#### Dataset records ####

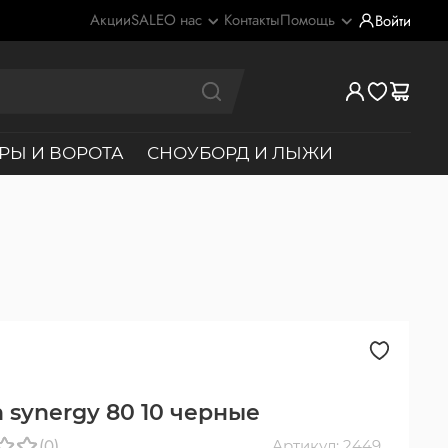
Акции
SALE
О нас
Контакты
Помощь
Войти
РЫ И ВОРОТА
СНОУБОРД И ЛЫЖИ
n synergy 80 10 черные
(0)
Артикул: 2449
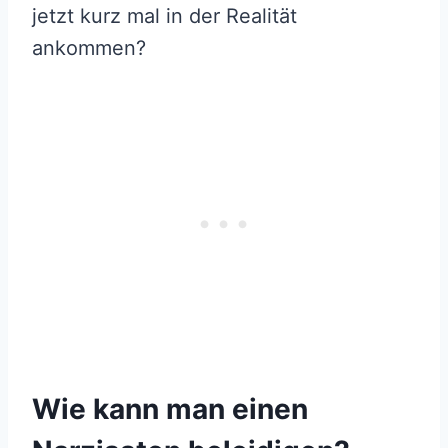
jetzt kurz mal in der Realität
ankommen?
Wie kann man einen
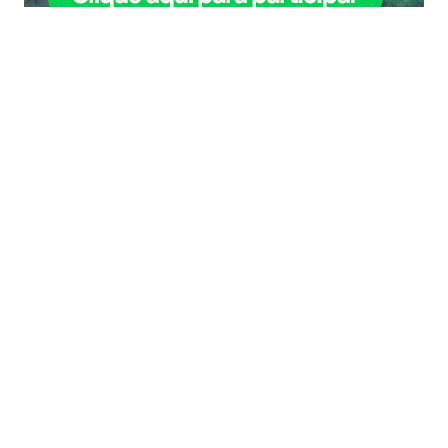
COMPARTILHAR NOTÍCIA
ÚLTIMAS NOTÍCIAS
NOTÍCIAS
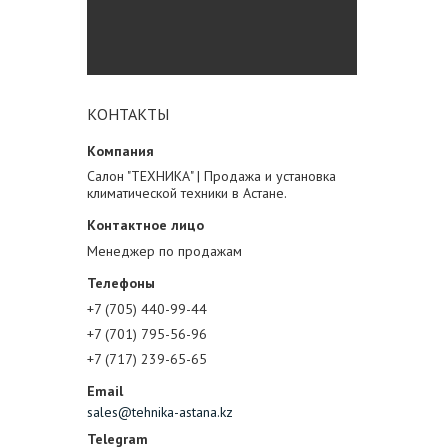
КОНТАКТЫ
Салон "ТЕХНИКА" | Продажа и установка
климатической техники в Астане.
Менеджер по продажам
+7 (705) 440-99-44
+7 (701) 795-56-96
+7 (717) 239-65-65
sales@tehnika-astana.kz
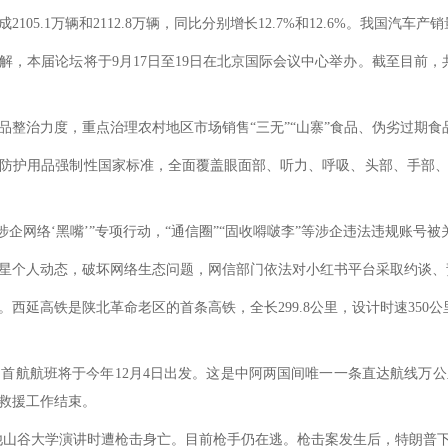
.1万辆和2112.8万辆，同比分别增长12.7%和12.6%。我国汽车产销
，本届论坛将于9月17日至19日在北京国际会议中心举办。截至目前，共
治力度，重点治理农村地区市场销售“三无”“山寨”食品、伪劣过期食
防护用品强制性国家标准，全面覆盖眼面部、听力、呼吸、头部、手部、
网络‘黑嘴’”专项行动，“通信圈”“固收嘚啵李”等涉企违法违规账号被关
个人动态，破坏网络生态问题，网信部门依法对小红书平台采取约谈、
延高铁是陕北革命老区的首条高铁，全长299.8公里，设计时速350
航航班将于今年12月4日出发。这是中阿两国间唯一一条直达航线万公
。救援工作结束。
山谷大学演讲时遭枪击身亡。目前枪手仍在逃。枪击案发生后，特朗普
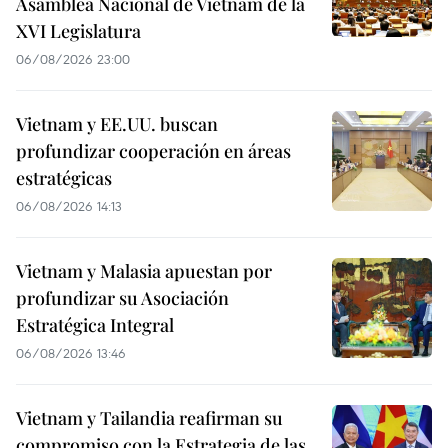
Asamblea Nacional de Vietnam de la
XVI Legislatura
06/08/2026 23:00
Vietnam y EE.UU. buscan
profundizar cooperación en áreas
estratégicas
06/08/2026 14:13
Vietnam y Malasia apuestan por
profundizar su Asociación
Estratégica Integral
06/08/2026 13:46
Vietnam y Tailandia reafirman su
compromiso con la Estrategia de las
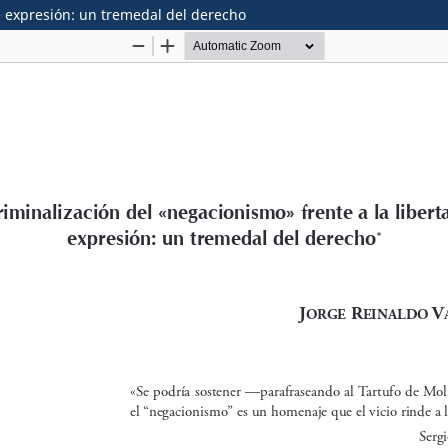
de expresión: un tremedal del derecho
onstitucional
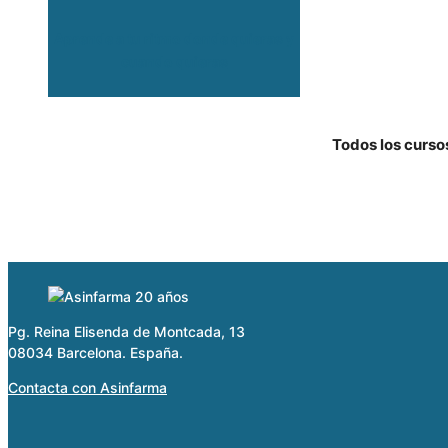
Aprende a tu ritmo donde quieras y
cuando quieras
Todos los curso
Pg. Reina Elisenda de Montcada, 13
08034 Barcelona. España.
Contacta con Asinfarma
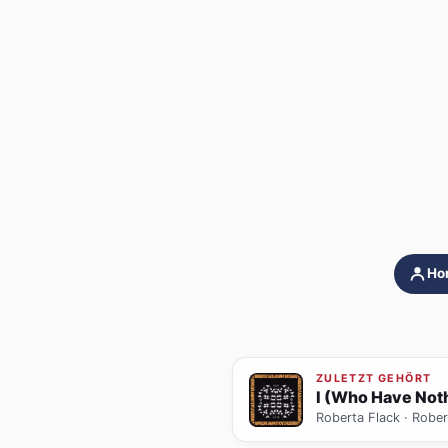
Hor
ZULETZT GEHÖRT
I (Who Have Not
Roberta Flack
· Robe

####

What the task asks - Copy every line of text in the records above, word for word. Leave the pictures out of your answer.

Result -
Акции
SALE
О нас
Контакты
Помощь
Войти
РЫ И ВОРОТА
СНОУБОРД И ЛЫЖИ
n synergy 80 10 черные
(0)
Артикул: 2449
jetzt kurz mal in der Realität
ankommen?
Wie kann man einen
COMPARTILHAR NOTÍCIA
ÚLTIMAS NOTÍCIAS
NOTÍCIAS
КОНТАКТЫ
Салон "ТЕХНИКА" | Продажа и установка
климатической техники в Астане.
Менеджер по продажам
+7 (705) 440-99-44
+7 (701) 795-56-96
+7 (717) 239-65-65
sales@tehnika-astana.kz
.1万辆和2112.8万辆，同比分别增长12.7%和12.6%。我国汽车产销
，本届论坛将于9月17日至19日在北京国际会议中心举办。截至目前，共
治力度，重点治理农村地区市场销售“三无”“山寨”食品、伪劣过期食
防护用品强制性国家标准，全面覆盖眼面部、听力、呼吸、头部、手部、
网络‘黑嘴’”专项行动，“通信圈”“固收嘚啵李”等涉企违法违规账号被关
个人动态，破坏网络生态问题，网信部门依法对小红书平台采取约谈、
延高铁是陕北革命老区的首条高铁，全长299.8公里，设计时速350
航航班将于今年12月4日出发。这是中阿两国间唯一一条直达航线万公
。救援工作结束。
山谷大学演讲时遭枪击身亡。目前枪手仍在逃。枪击案发生后，特朗普
Asamblea Nacional de Vietnam de la
XVI Legislatura
06/08/2026 23:00
Vietnam y EE.UU. buscan
profundizar cooperación en áreas
estratégicas
06/08/2026 14:13
Vietnam y Malasia apuestan por
profundizar su Asociación
Estratégica Integral
06/08/2026 13:46
Vietnam y Tailandia reafirman su
compromiso con la Estrategia de las
de expresión: un tremedal del derecho
onstitucional
Aprende a tu ritmo donde quieras y
cuando quieras
Todos los curso
Pg. Reina Elisenda de Montcada, 13
08034 Barcelona. España.
Contacta con Asinfarma
Hor
ZULETZT GEHÖRT
I (Who Have Not
Roberta Flack
· Robe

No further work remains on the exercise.